▶ [TASK REQUIREMENTS] Starting at the line with "strong ASX start" and stopping at the final line, retype the data below exactly; do not carry over any pictures.

▶ [DATA TO EXAMINE]
---*---

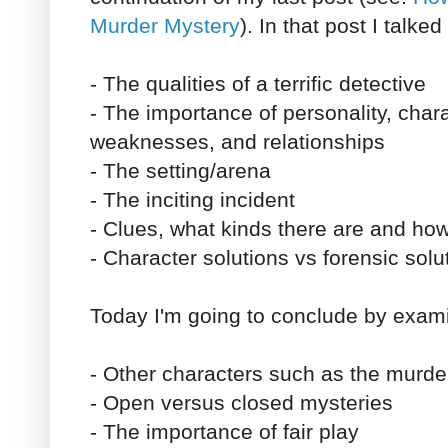
Murder Mystery
). In that post I talked
- The qualities of a terrific detective
- The importance of personality, char
weaknesses, and relationships
- The setting/arena
- The inciting incident
- Clues, what kinds there are and ho
- Character solutions vs forensic solu
Today I'm going to conclude by exam
- Other characters such as the murde
- Open versus closed mysteries
- The importance of fair play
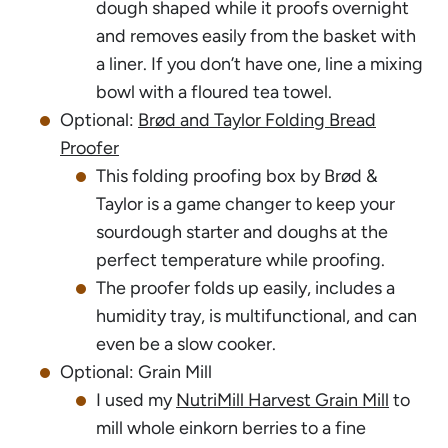
dough shaped while it proofs overnight
and removes easily from the basket with
a liner. If you don’t have one, line a mixing
bowl with a floured tea towel.
Optional:
Brød and Taylor Folding Bread
Proofer
This folding proofing box by Brød &
Taylor is a game changer to keep your
sourdough starter and doughs at the
perfect temperature while proofing.
The proofer folds up easily, includes a
humidity tray, is multifunctional, and can
even be a slow cooker.
Optional: Grain Mill
I used my
NutriMill Harvest Grain Mill
to
mill whole einkorn berries to a fine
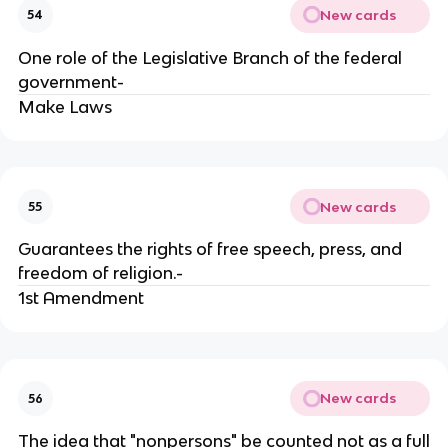
New cards
54
One role of the Legislative Branch of the federal
government-
Make Laws
New cards
55
Guarantees the rights of free speech, press, and
freedom of religion.-
1st Amendment
New cards
56
The idea that "nonpersons" be counted not as a full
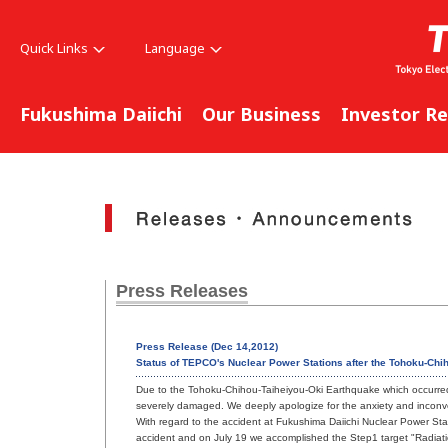
Quick Links
Language
Fukushima Daiichi
Our Business
Investor Re
Press Releases
Press Release (Dec 14,2012)
Status of TEPCO's Nuclear Power Stations after the Tohoku-Chi
Due to the Tohoku-Chihou-Taiheiyou-Oki Earthquake which occurred 
severely damaged. We deeply apologize for the anxiety and incon
With regard to the accident at Fukushima Daiichi Nuclear Power Sta
accident and on July 19 we accomplished the Step1 target "Radiat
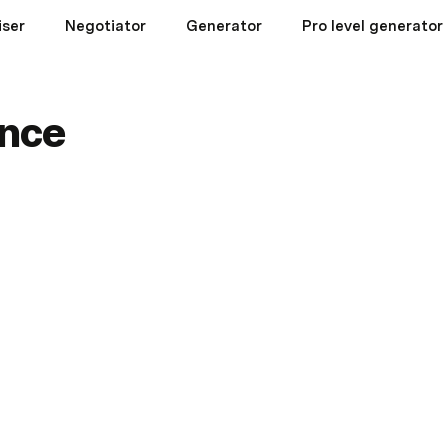
iser
Negotiator
Generator
Pro level generator
nce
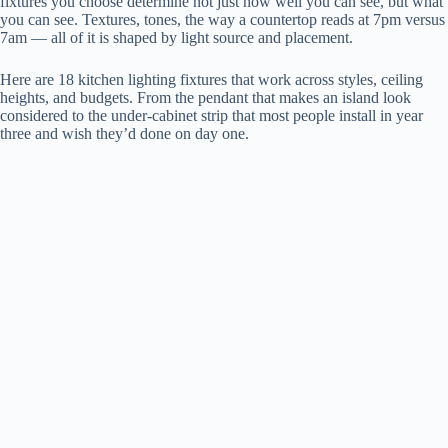
fixtures you choose determine not just how well you can see, but what
you can see. Textures, tones, the way a countertop reads at 7pm versus
7am — all of it is shaped by light source and placement.
Here are 18 kitchen lighting fixtures that work across styles, ceiling
heights, and budgets. From the pendant that makes an island look
considered to the under-cabinet strip that most people install in year
three and wish they’d done on day one.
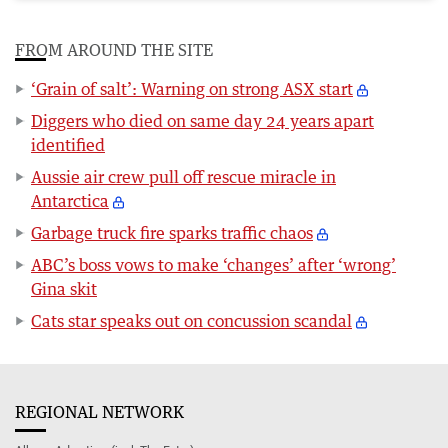
FROM AROUND THE SITE
‘Grain of salt’: Warning on strong ASX start
Diggers who died on same day 24 years apart
identified
Aussie air crew pull off rescue miracle in
Antarctica
Garbage truck fire sparks traffic chaos
ABC’s boss vows to make ‘changes’ after ‘wrong’
Gina skit
Cats star speaks out on concussion scandal
REGIONAL NETWORK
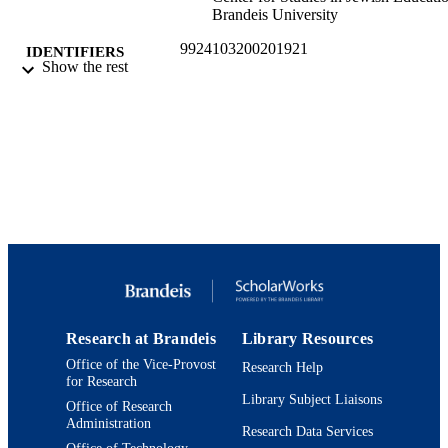
Brandeis University
9924103200201921
IDENTIFIERS
Show the rest
Jack, Joseph and Morton Mandel Center f
ACADEMIC
Studies in Jewish Education; Hornste
UNIT
Jewish Professional Leadership Prog
English
LANGUAGE
Working paper
RESOURCE
TYPE
Research at Brandeis
Library Resources
Office of the Vice-Provost
Research Help
for Research
Library Subject Liaisons
Office of Research
Administration
Research Data Services
Office of Technology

---*---

▶ [RESPONSE TO THE TASK]
‘Grain of salt’: Warning on strong ASX start
Diggers who died on same day 24 years apart
identified
Aussie air crew pull off rescue miracle in
Antarctica
Garbage truck fire sparks traffic chaos
ABC’s boss vows to make ‘changes’ after ‘wrong’
Gina skit
Cats star speaks out on concussion scandal
REGIONAL NETWORK
Brandeis University
9924103200201921
IDENTIFIERS
Show the rest
Jack, Joseph and Morton Mandel Center f
ACADEMIC
Studies in Jewish Education; Hornste
UNIT
Jewish Professional Leadership Prog
English
LANGUAGE
Working paper
RESOURCE
TYPE
Research at Brandeis
Library Resources
Office of the Vice-Provost
Research Help
for Research
Library Subject Liaisons
Office of Research
Administration
Research Data Services
Office of Technology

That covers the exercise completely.